Norderstedts Ziel:

Solaranlagen auf allen öffentlichen Gebäuden

Von MICHAEL SCHICK Norderstedt - Alle öffentlichen Gebäude in Norderstedt sollen in den nächsten Jahren mit einer Solaranlage ausgestattet werden. Das sieht ein Beschluss des Umweltausschusses vor, den die Stadtvertreter in ihrer nächsten Sitzung bestätigen sollen. Hintergrund der Initiative: Die Stadt will mit gutem Beispiel vorangehen und die Bürger animieren, sich Strom und Wärme von der Sonne liefern zu lassen. Außerdem wollen Politiker und Verwaltung dem ehrgeizigen Ziel näher kommen, den Ausstoß des Klimakillers Kohlendioxid bis zum Jahr 2010 um die Hälfte zu reduzieren.

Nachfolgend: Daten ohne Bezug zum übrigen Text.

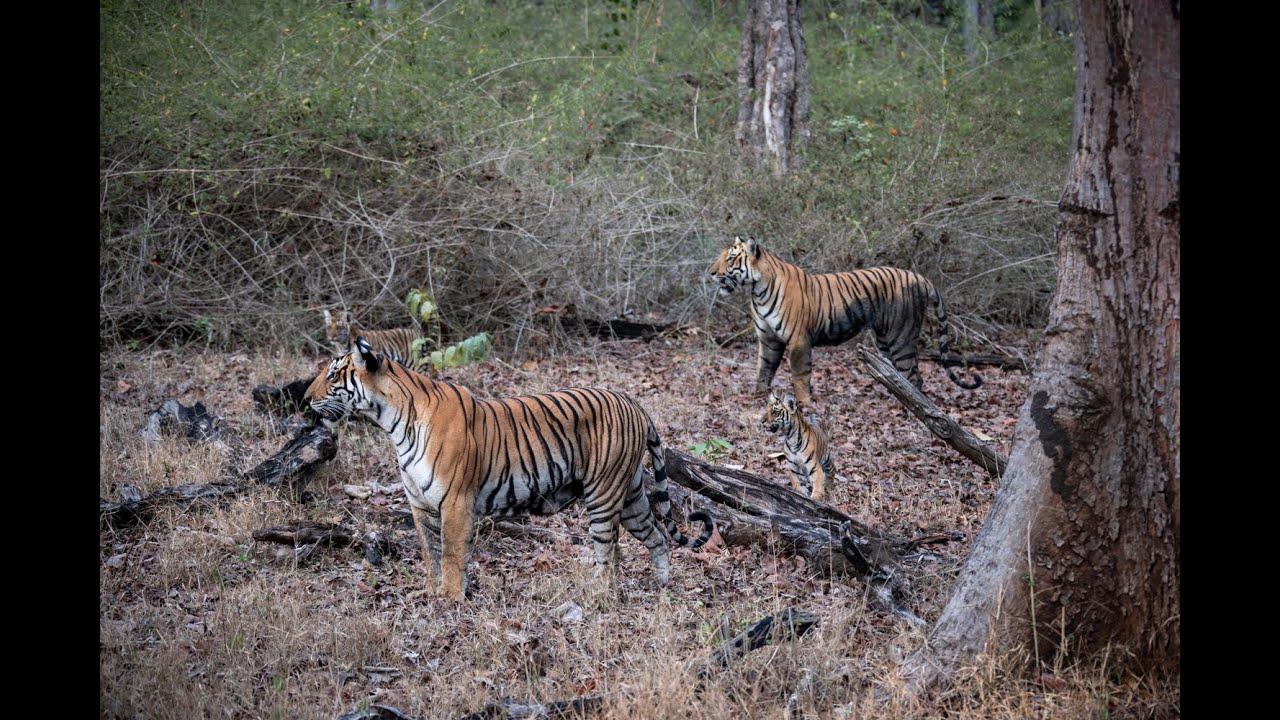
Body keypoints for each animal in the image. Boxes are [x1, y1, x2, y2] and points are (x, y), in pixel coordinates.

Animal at [305, 337, 715, 601]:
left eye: (332, 375)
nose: (305, 399)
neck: (392, 421)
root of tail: (635, 403)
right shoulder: (420, 504)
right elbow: (429, 552)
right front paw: (431, 591)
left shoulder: (455, 501)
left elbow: (451, 554)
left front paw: (449, 599)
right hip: (630, 495)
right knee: (657, 536)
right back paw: (660, 588)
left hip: (604, 494)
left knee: (609, 554)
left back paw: (595, 593)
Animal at [709, 235, 982, 405]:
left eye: (730, 258)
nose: (710, 273)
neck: (757, 291)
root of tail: (920, 277)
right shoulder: (768, 340)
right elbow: (763, 370)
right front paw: (758, 398)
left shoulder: (798, 340)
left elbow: (799, 375)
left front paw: (804, 404)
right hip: (884, 339)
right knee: (901, 376)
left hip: (901, 336)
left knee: (914, 377)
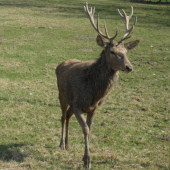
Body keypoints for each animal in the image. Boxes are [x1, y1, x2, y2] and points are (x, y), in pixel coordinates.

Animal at [55, 1, 139, 169]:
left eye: (126, 51)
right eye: (112, 52)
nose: (129, 67)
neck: (94, 93)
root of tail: (60, 65)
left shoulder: (93, 108)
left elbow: (90, 129)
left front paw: (84, 158)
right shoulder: (77, 103)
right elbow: (86, 130)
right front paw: (87, 160)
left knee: (67, 117)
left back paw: (67, 144)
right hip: (62, 95)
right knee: (62, 117)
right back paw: (61, 144)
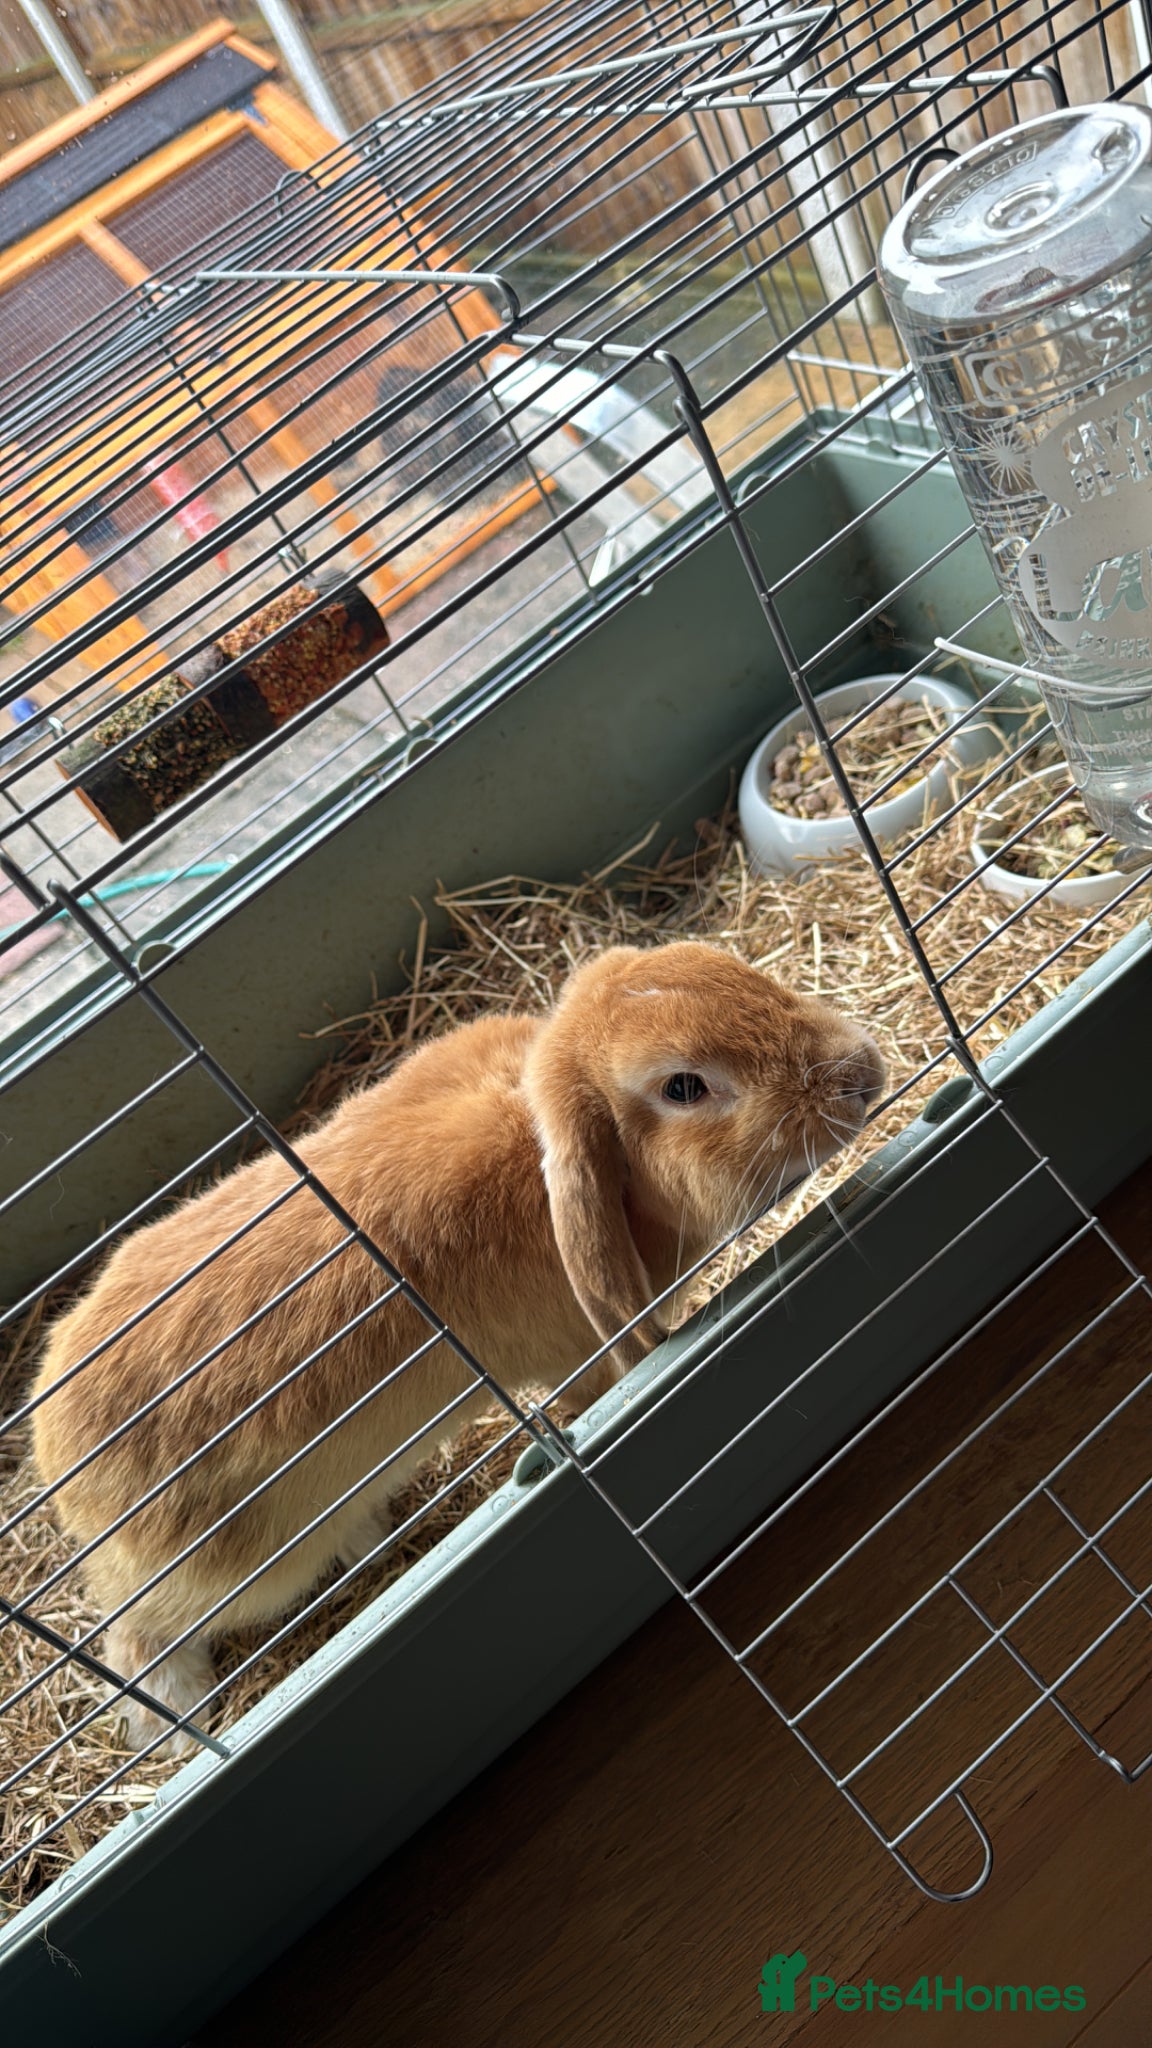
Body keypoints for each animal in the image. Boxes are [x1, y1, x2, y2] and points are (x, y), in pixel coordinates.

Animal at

"Da in nächster Zeit ohnehin viele Dächer an den Schulgebäuden saniert werden müssen, bietet es sich an, die baulichen Voraussetzungen für Solaranlagen gleich mit zu schaffen", sagt Herbert Brüning, Leiter des städtischen Umweltamtes. Sonnenkollektoren und Strom erzeugende Photovoltaikanlagen leisteten einen wichtigen Beitrag, um das übergeordnete Ziel, Energie zu sparen und damit weniger Kohlendioxid in die Atmosphäre zu pusten, zu erreichen.

Da in Norderstedt wegen der dichten Bebauung keine Windkraftanlagen aufgestellt werden könnten, sei die Sonnenenergie die Alternative, wenn es um den Einsatz erneuerbarer Energien gehe.

Mit dem Solardach-Programm geht die Stadt weiter auf dem Weg, Energie an den kommunalen Bauten einzusparen. Die Schulen, die sich daran beteiligen, können jeweils die Hälfte der eingesparten Summe behalten.

Norderstedt hat, so Brüning, im Vergleich zu anderen deutschen Städten und Gemeinden Nachholbedarf in Sachen Solarenergie. Zwar hatten die Stadtwerke schon vor Jahren eine Photovoltaikanlage auf dem Dach installiert, und auch das Arriba-Schwimmbad gewinnt Strom aus den Kollektoren auf dem Parkplatz, doch bisher sind den Pionieren des Sonnenstroms kaum Bürger gefolgt. Mit ihrem jüngsten Projekt will die Stadt nun eine Initialzündung starten und mehr Bewusstsein für die Umwelt schonende Technologie schaffen.

Viele Hausbesitzer halten sich noch zurück, da sich der Einsatz der Kollektoren kaum im Portemonnaie bemerkbar macht. "Als Geldanlage mit hoher Rendite lohnt sich die Investition in die regenerativen Energieträger sicher nicht. Die Bürger, die sich dennoch für die Sonne als Wärme- und Stromlieferant entscheiden, tun das eher, weil sie sich für eine möglichst intakte Umwelt einsetzen", sagt Brüning. Inzwischen näherten sich die Investitionen aber der Amortisationsgrenze. Durch die neue Einspeisevergütung sei Ökostrom durchaus attraktiv und nicht mehr so viel teurer als Atomstrom. Denkbar sei auch, dass die Stadtwerke als Anbieter von grünem Strom auf den Markt gehen. Dann wäre es gut, wenn sie auf Solarstrom zurückgreifen könnten.

Schließlich versprechen sich die Initiatoren einen Innovationsschub. Folgen auch andere Kommunen dem Norderstedter Beispiel, könne das die Produktion ankurbeln und sich somit wieder günstig auf die Kosten für Solaranlagen auswirken. "Deutschland hat gerade die weltweit größte Photovoltaik-Anlage installiert, da besteht die Chance, dass die Bundesrepublik sich eine gute Marktposition in der neuen Technologie sichert", sagt Brüning.

Er weist darauf hin, dass unabhängig von der aktuellen "Sonnen-Initiative" schon entsprechende Projekte laufen: Auf dem Lessing-Gymnasium soll die größte Solaranlage an einer schleswig-holsteinischen Schule installiert werden. Aus 300 Quadratmetern wollen Schüler und Lehrer, die das Projekt betreuen, 30 Kilowattstunden Strom gewinnen. Auch auf dem Dach der Grund- und Hauptschule Friedrichsgabe wird Sonnenenergie geerntet, um das Wasser im Lehrschwimmbecken aufzuheizen.

Die Stadtvertreter werden am Dienstag, 21. November, von 19 Uhr an im Rathaus öffentlich über die Millionen-Investition beraten.